Requirements: Gather every line below that contains the word "name".

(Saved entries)
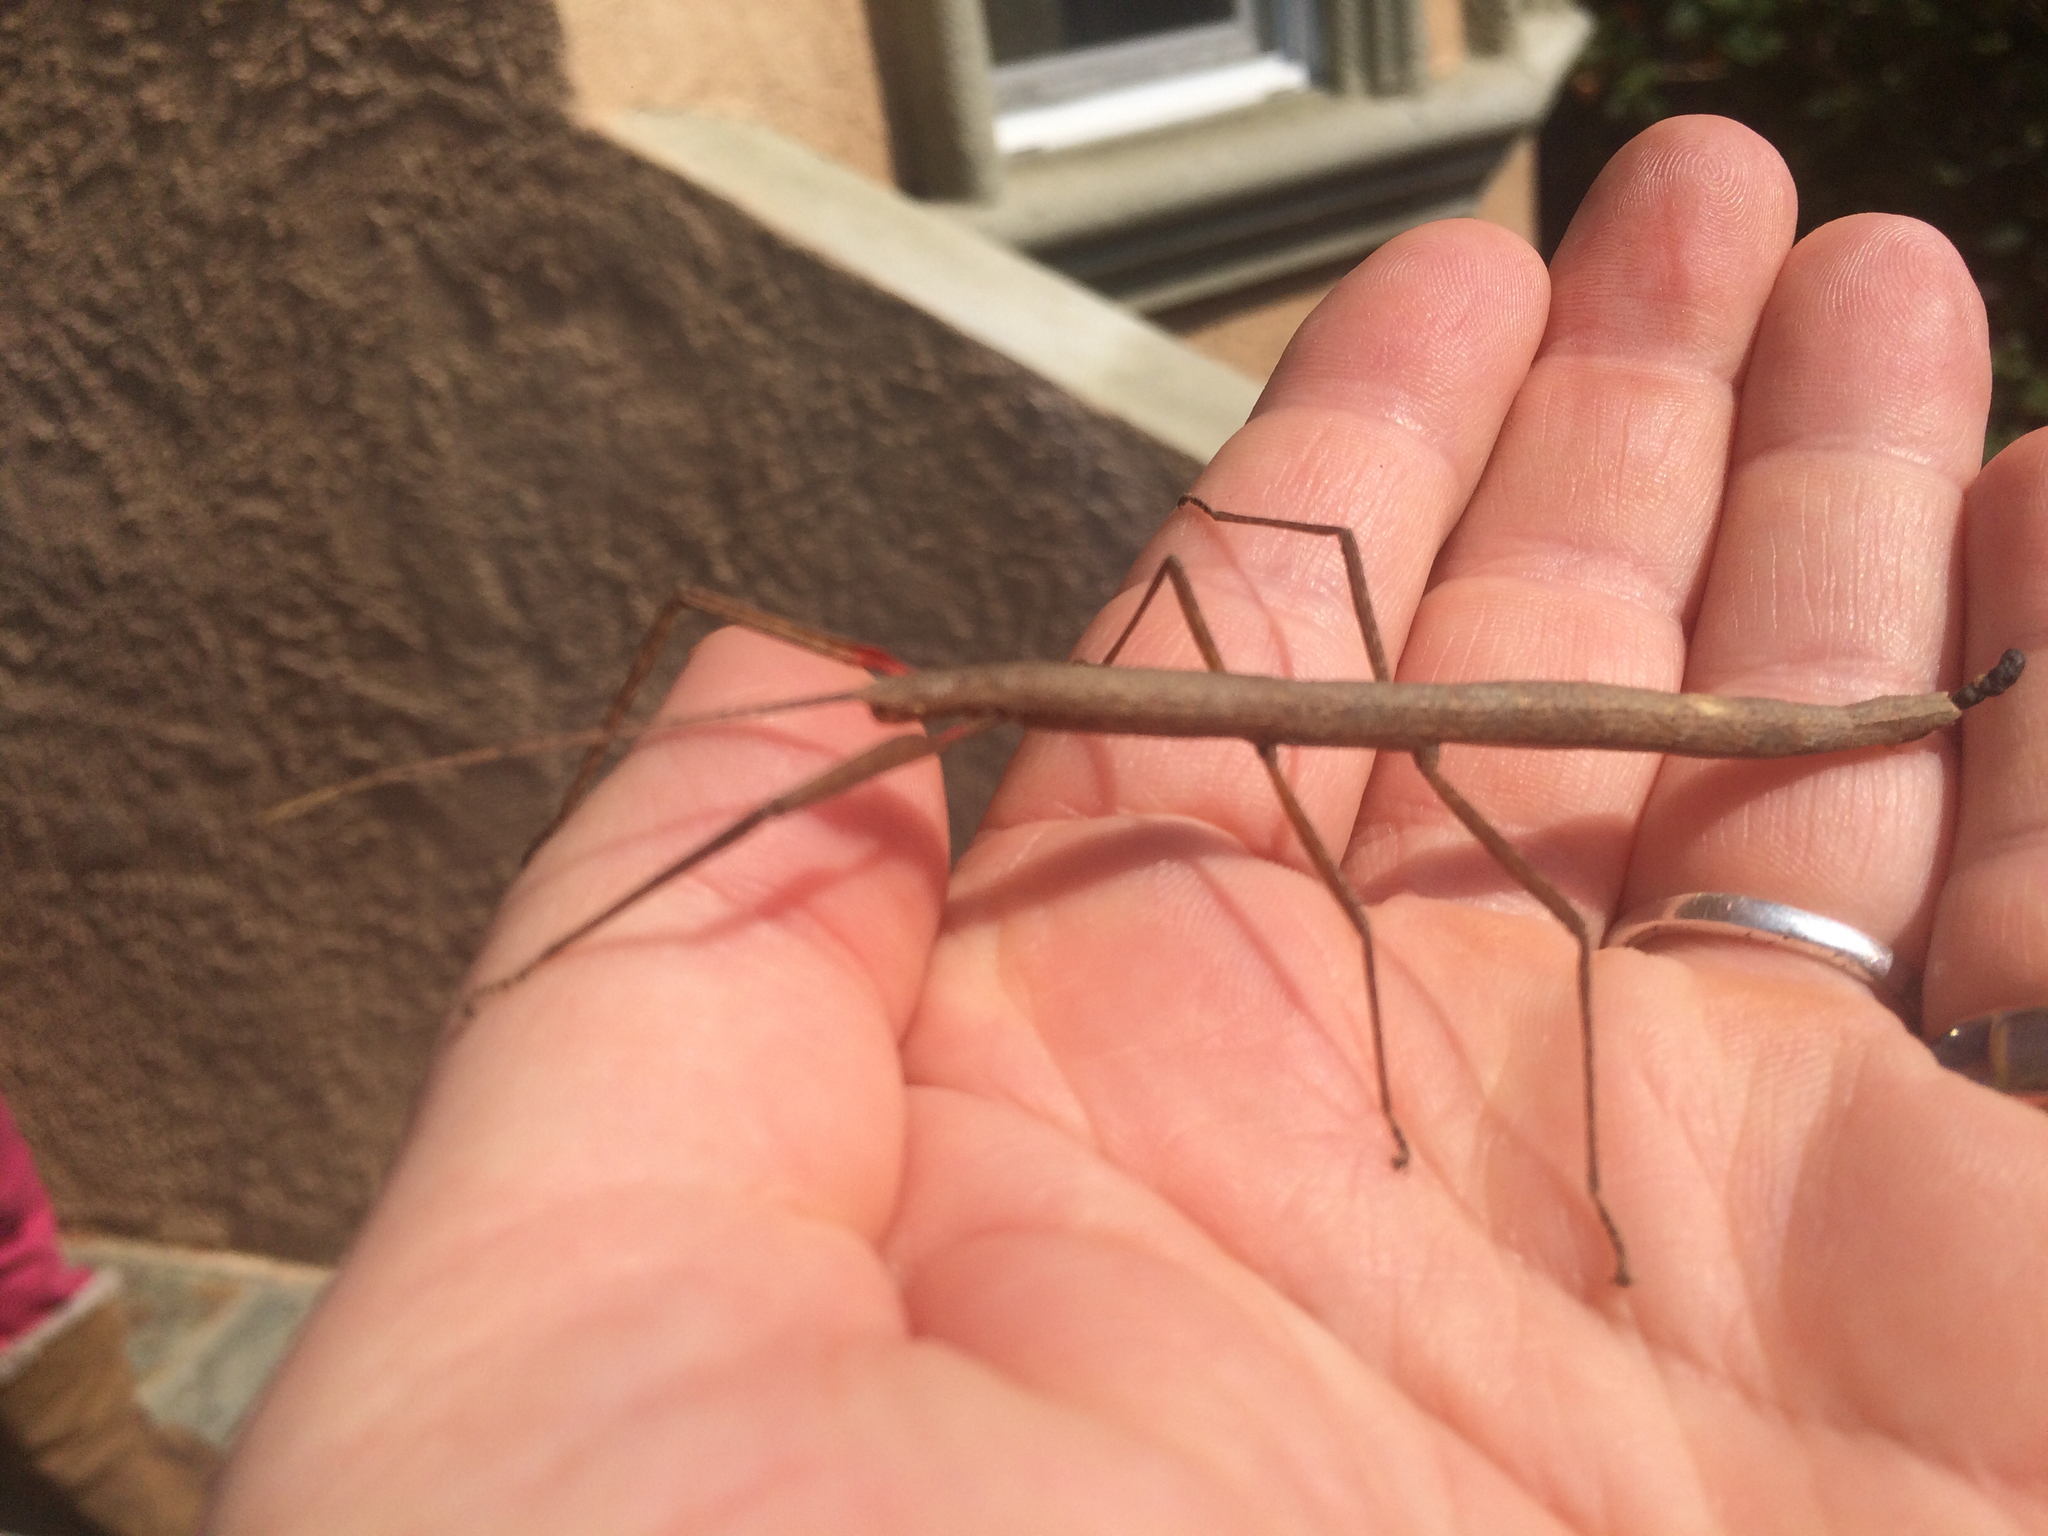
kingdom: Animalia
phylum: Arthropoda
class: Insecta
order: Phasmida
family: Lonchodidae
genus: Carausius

---

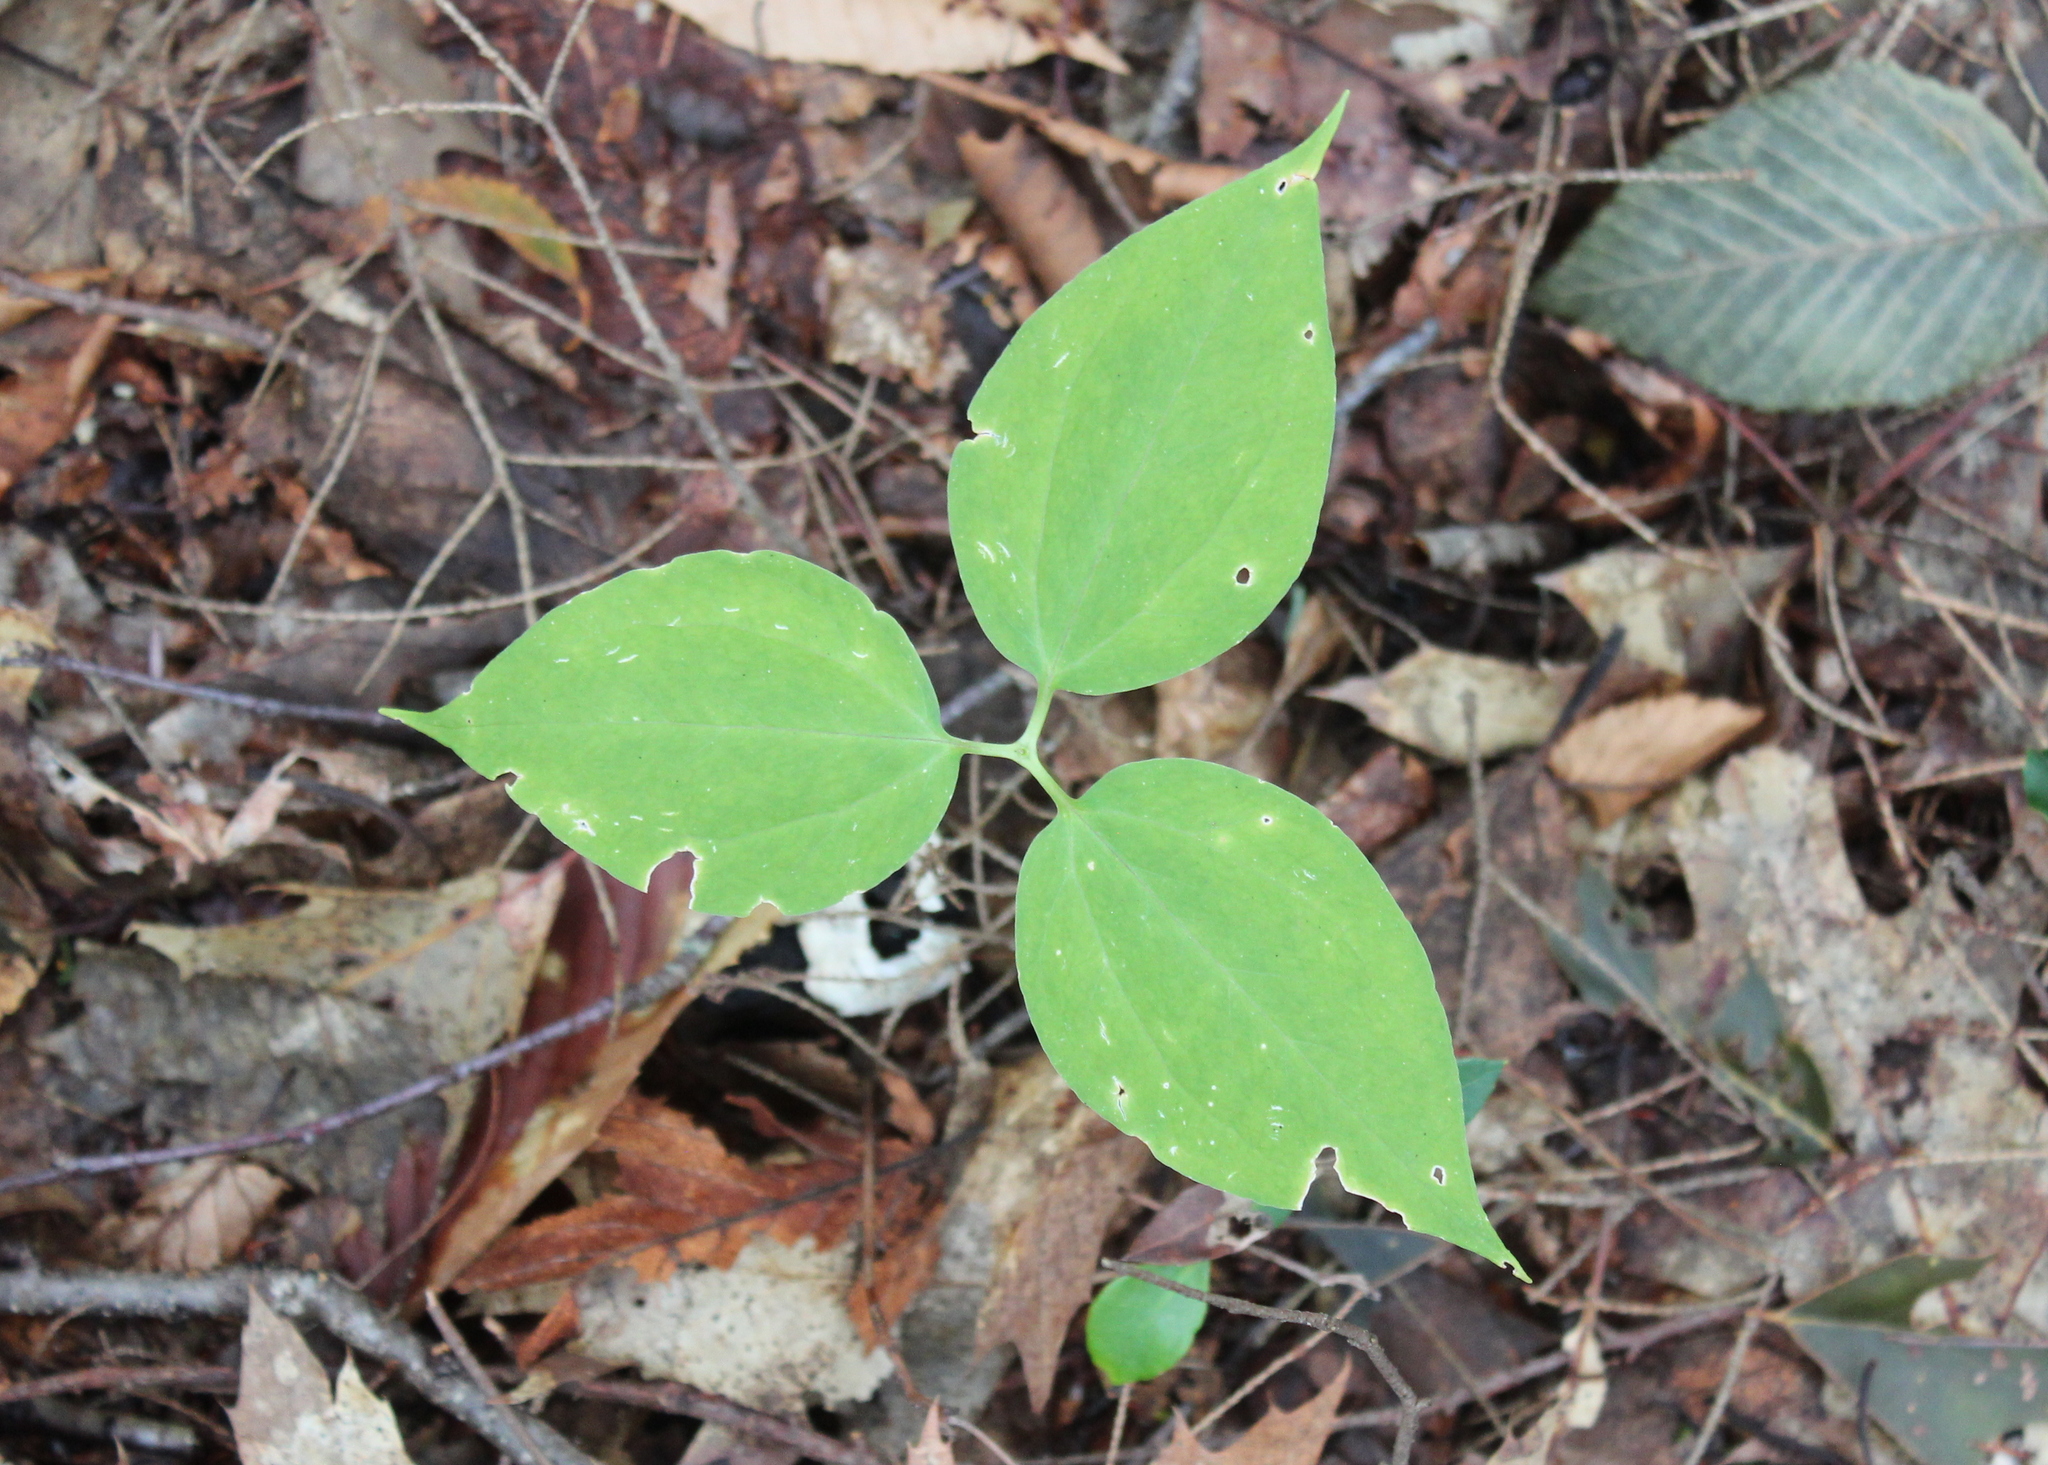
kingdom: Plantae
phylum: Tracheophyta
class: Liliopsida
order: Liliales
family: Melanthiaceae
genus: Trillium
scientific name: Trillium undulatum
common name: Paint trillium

==

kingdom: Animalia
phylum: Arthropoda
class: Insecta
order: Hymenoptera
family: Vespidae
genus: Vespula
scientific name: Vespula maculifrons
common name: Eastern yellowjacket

Response to the task:
scientific name: Trillium undulatum
common name: Paint trillium
scientific name: Vespula maculifrons
common name: Eastern yellowjacket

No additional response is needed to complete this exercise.